After a full day of public outcry, the Army Corps clarified that it had no specific plans for the removal of our Water Protectors. Its statement was more of a proclamation justifying any ugly consequences of resisting yet another displacement.
As Native people, we know this refrain. It is in fact the mechanism by which this government has always sought to manage the Indigenous people who its extermination efforts failed to wipe from the continent. After every mass murder and every geographical reshuffling, the same cycle has repeated itself. Our people are forced to accept false boundaries and containment, or assimilation, because we are offered no other choice. We are pushed into spaces that are not seen as limiting expansion — until those lands or waters are found to have significant value. When the prospect of wealth is detected, those lands and waters are also looted, leaving disease and devastation in the wake of still more violence against both land and human beings.
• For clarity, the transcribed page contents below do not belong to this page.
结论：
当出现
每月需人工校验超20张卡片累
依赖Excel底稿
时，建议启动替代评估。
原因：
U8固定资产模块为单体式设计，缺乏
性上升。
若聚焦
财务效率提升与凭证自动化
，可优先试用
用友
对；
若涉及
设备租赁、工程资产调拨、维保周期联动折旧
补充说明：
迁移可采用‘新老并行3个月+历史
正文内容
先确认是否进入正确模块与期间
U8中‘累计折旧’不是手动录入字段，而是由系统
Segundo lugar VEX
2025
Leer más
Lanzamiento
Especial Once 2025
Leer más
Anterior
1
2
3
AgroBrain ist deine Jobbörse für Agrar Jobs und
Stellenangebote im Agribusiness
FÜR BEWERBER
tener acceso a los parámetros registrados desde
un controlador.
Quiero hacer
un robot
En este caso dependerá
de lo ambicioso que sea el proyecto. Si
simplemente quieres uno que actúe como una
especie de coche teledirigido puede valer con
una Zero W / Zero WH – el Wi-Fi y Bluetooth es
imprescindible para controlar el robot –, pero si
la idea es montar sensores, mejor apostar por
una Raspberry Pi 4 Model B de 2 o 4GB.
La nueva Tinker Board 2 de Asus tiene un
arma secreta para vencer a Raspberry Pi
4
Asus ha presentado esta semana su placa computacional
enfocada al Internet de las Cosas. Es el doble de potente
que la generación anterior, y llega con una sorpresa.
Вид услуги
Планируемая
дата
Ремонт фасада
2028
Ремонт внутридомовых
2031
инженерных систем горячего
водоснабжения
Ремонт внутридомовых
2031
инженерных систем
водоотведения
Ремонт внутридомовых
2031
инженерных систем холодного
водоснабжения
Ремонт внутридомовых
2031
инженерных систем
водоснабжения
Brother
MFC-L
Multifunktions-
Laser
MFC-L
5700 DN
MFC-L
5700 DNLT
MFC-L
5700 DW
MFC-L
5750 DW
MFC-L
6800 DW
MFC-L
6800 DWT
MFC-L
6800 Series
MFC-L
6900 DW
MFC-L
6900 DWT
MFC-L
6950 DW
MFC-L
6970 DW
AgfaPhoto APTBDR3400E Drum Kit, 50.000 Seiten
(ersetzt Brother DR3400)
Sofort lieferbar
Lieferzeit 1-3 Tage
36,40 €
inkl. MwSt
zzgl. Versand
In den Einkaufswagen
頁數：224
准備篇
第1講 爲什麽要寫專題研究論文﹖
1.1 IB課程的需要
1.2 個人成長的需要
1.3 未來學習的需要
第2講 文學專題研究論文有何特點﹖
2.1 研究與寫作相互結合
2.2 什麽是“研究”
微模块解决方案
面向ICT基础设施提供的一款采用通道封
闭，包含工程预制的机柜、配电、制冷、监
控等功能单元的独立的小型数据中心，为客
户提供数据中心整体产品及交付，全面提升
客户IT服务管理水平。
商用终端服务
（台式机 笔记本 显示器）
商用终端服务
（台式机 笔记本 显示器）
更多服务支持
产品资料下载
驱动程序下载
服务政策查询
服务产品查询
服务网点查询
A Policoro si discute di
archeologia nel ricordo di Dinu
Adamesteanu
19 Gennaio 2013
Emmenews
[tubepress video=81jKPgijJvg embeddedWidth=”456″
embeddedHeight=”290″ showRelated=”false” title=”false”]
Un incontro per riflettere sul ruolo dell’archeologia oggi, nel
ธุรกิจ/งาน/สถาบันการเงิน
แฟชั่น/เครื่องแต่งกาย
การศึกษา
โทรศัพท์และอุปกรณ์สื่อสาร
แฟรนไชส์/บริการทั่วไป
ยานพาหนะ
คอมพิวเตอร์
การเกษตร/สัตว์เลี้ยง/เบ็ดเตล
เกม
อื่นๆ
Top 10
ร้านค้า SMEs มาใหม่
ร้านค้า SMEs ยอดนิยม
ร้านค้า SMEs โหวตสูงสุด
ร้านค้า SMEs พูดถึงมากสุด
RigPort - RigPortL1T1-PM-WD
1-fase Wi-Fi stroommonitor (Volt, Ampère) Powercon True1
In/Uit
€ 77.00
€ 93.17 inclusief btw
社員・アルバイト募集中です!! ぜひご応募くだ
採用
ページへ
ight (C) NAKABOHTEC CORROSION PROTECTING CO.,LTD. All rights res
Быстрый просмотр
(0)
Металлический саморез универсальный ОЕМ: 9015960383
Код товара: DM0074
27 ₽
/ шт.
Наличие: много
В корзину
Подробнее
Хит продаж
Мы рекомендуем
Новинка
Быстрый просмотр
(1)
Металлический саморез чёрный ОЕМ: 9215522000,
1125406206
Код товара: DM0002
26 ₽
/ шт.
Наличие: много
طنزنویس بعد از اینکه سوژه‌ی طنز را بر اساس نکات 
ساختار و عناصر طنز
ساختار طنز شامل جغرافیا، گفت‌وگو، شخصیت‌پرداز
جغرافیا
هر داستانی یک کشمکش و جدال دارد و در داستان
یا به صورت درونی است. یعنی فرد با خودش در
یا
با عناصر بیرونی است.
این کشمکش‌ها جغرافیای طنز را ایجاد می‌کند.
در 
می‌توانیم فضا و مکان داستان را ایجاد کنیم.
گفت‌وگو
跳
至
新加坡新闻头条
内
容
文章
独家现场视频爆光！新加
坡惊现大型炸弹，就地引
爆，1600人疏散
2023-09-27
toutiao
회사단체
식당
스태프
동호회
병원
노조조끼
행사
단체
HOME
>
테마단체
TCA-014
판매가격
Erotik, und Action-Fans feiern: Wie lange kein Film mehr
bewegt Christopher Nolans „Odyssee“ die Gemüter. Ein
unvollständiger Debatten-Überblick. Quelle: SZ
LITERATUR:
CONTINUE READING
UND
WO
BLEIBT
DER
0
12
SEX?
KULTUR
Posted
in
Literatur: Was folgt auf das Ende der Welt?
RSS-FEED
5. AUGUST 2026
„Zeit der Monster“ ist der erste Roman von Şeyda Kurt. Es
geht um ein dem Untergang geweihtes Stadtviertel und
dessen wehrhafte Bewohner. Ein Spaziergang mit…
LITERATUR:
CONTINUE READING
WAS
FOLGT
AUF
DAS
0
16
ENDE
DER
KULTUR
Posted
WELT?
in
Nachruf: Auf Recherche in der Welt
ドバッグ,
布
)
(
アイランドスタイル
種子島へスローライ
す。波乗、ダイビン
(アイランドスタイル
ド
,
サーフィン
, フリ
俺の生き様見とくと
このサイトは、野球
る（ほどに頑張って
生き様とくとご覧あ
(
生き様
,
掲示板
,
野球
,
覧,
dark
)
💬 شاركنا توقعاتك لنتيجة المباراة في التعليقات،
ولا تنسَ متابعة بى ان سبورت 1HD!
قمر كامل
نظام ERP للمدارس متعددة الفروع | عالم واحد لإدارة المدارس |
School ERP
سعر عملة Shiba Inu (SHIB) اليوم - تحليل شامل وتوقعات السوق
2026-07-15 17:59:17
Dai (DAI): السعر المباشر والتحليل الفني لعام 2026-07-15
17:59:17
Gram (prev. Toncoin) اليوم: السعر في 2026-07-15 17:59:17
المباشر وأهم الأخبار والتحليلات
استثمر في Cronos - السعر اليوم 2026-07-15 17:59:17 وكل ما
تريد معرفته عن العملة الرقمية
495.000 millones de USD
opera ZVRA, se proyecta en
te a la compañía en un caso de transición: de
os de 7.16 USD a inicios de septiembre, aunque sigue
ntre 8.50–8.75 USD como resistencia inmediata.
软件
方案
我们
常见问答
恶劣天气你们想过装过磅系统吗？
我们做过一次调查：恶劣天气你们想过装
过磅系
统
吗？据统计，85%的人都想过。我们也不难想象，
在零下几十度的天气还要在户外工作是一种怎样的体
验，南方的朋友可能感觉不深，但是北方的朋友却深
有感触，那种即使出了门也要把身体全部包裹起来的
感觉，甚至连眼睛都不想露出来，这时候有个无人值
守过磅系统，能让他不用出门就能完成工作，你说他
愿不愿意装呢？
These systems of colonialism must be understood. Oppressions replicate themselves, throughout history and throughout societies, until they consume targets well beyond those they were constructed to control or destroy. We see this in the gentrification that destroys both Black and Brown communities. We see this in the reshaping of slavery, which also consumes Native lives through the prison-industrial complex — despite that structure being erected, such as it exists, to uphold the social and economic functionality of anti-Blackness.
The United States, as a nation-state, is as diseased now as the smallpox-ridden blankets that were handed to us so many years ago. It is an irony not lost on us that this government once again masks its attacks as efforts to keep us from the cold — to preserve us with a false regard that reeks of death. But we see what lies ahead. In my own imagination, from so many miles away, I can see the barricades that could soon prevent firewood and life-giving food from reaching my people. I can see a government impatiently attempting to freeze and starve out our resisters, for their “own good.“ I see them waiting until they believe that all those left standing are weak and ill-prepared for an onslaught. I see them shutting down our ability to view that siege from a distance.
But I do not see us defeated. The truth is, this government has yet to defeat us. We have survived, battle to battle, from one patch of land to another. We are the blood of what couldn’t be killed, and the heart of our resistance now beats in Standing Rock. And it will continue to strengthen us all.
UPDATE: North Dakota officials have announced that police will stop anyone attempting to bring camping supplies — including food and firewood — to the Oceti Sakowin Camp, and inform them that they may be fined up to $1000 if they attempt to deliver the items.